[Collected data]

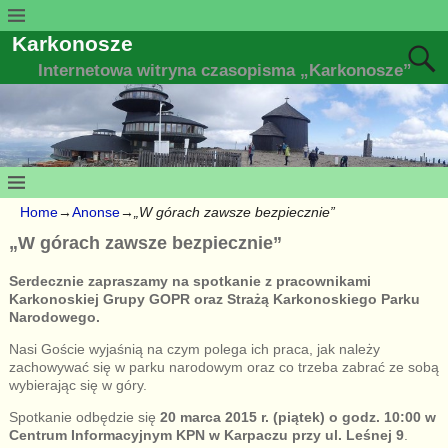
Karkonosze
Internetowa witryna czasopisma „Karkonosze”
Home
→
Anonse
→
„W górach zawsze bezpiecznie”
„W górach zawsze bezpiecznie”
Serdecznie zapraszamy na spotkanie z pracownikami
Karkonoskiej Grupy GOPR oraz Strażą Karkonoskiego Parku
Narodowego.
Nasi Goście wyjaśnią na czym polega ich praca, jak należy
zachowywać się w parku narodowym oraz co trzeba zabrać ze sobą
wybierając się w góry.
Spotkanie odbędzie się
20 marca 2015 r. (piątek) o godz. 10:00 w
Centrum Informacyjnym KPN w Karpaczu przy ul. Leśnej 9
.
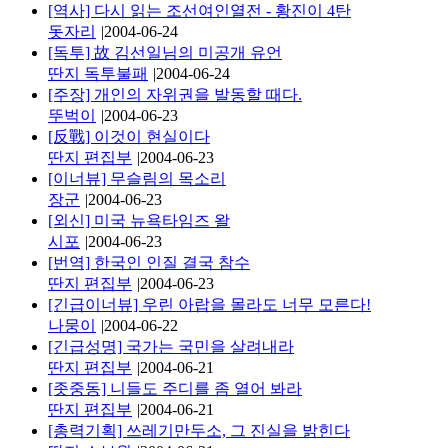
[역사] 다시 읽는 조선여인열전 - 황진이 4탄
돗자리
|
2004-06-24
[독투] 故 김선일님의 미공개 유언
딴지 독투불패
|
2004-06-24
[주장] 개인의 자위권을 발동할 때다.
뚜벅이
|
2004-06-23
[反戰] 이것이 현실이다
딴지 편집부
|
2004-06-23
[이너뷰] 무슬림의 목소리
장군
|
2004-06-23
[외신] 미국 뉴욕타임즈 왈
시포
|
2004-06-23
[번역] 한국인 인질 결국 참수
딴지 편집부
|
2004-06-23
[긴급이너뷰] 우린 아랍을 몰라도 너무 모른다!
나뭉이
|
2004-06-22
[긴급성명] 국가는 국민을 살려내라
딴지 편집부
|
2004-06-21
[좃중동] 니들도 주디를 좀 열어 봐라
딴지 편집부
|
2004-06-21
[총력기획] 쓰레기만두소, 그 진실을 밝힌다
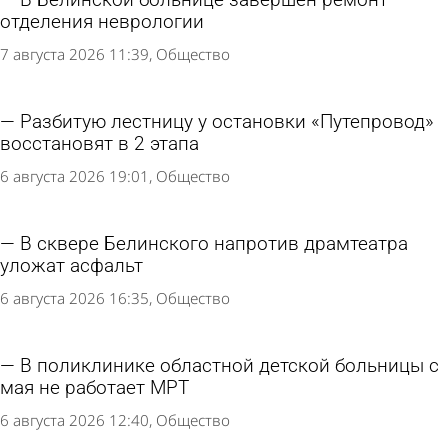
отделения неврологии
7 августа 2026 11:39
Общество
Разбитую лестницу у остановки «Путепровод»
восстановят в 2 этапа
6 августа 2026 19:01
Общество
В сквере Белинского напротив драмтеатра
уложат асфальт
6 августа 2026 16:35
Общество
В поликлинике областной детской больницы с
мая не работает МРТ
6 августа 2026 12:40
Общество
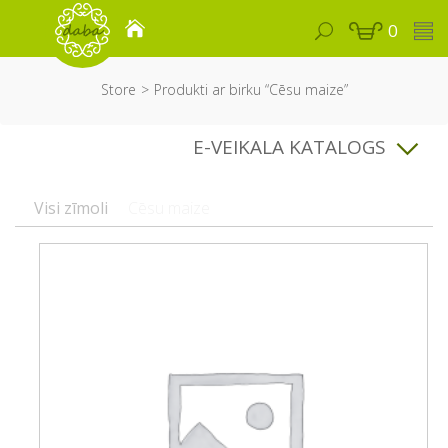
0
Store
Produkti ar birku “Cēsu maize”
E-VEIKALA KATALOGS
Visi zīmoli
Cēsu maize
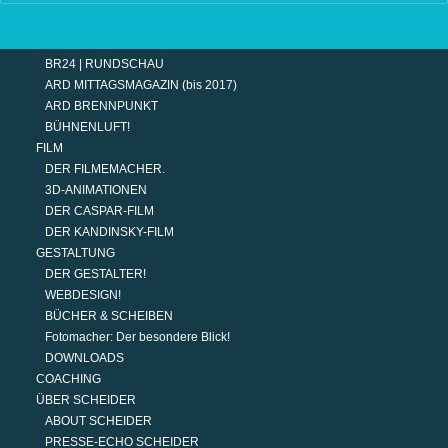
TERMINE
MODERATION
DER MODERATOR.
BR24 | RUNDSCHAU
ARD MITTAGSMAGAZIN (bis 2017)
ARD BRENNPUNKT
BÜHNENLUFT!
FILM
DER FILMEMACHER.
3D-ANIMATIONEN
DER CASPAR-FILM
DER KANDINSKY-FILM
GESTALTUNG
DER GESTALTER!
WEBDESIGN!
BÜCHER & SCHEIBEN
Fotomacher: Der besondere Blick!
DOWNLOADS
COACHING
ÜBER SCHEIDER
ABOUT SCHEIDER
PRESSE-ECHO SCHEIDER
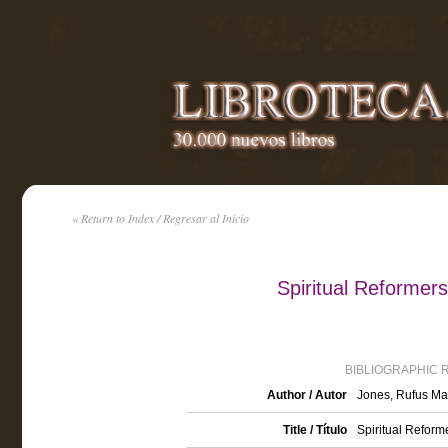
« Return to Index / Regresar al Inicio
Spiritual Reformers
BIBLIOGRAPHIC 
Author / Autor
Jones, Rufus Ma
Title / Título
Spiritual Reform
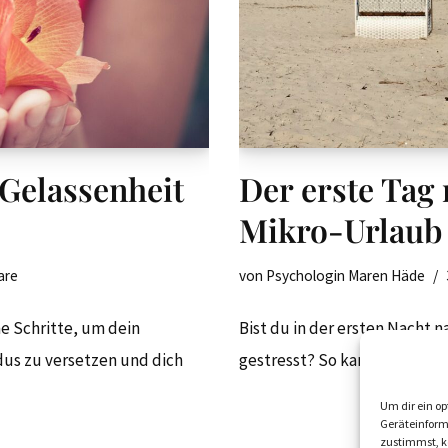
 Gelassenheit
Der erste Tag
Mikro-Urlaub
are
von
Psychologin Maren Häde
e Schritte, um dein
Bist du in der ersten Nacht 
s zu versetzen und dich
gestresst? So kannst du ents
Um dir ein op
Geräteinform
zustimmst, kö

» WHAT YOU WILL DO
No pictures should appear in the answer, which is to be the lines from the line with "Title / Título" through the end of the records above, restated exactly.

» COMPLETED TASK
Title / Título
Spiritual Reform
 Gelassenheit
Der erste Tag
Mikro-Urlaub
are
von
Psychologin Maren Häde
e Schritte, um dein
Bist du in der ersten Nacht 
s zu versetzen und dich
gestresst? So kannst du ents
Um dir ein op
Geräteinform
zustimmst, kö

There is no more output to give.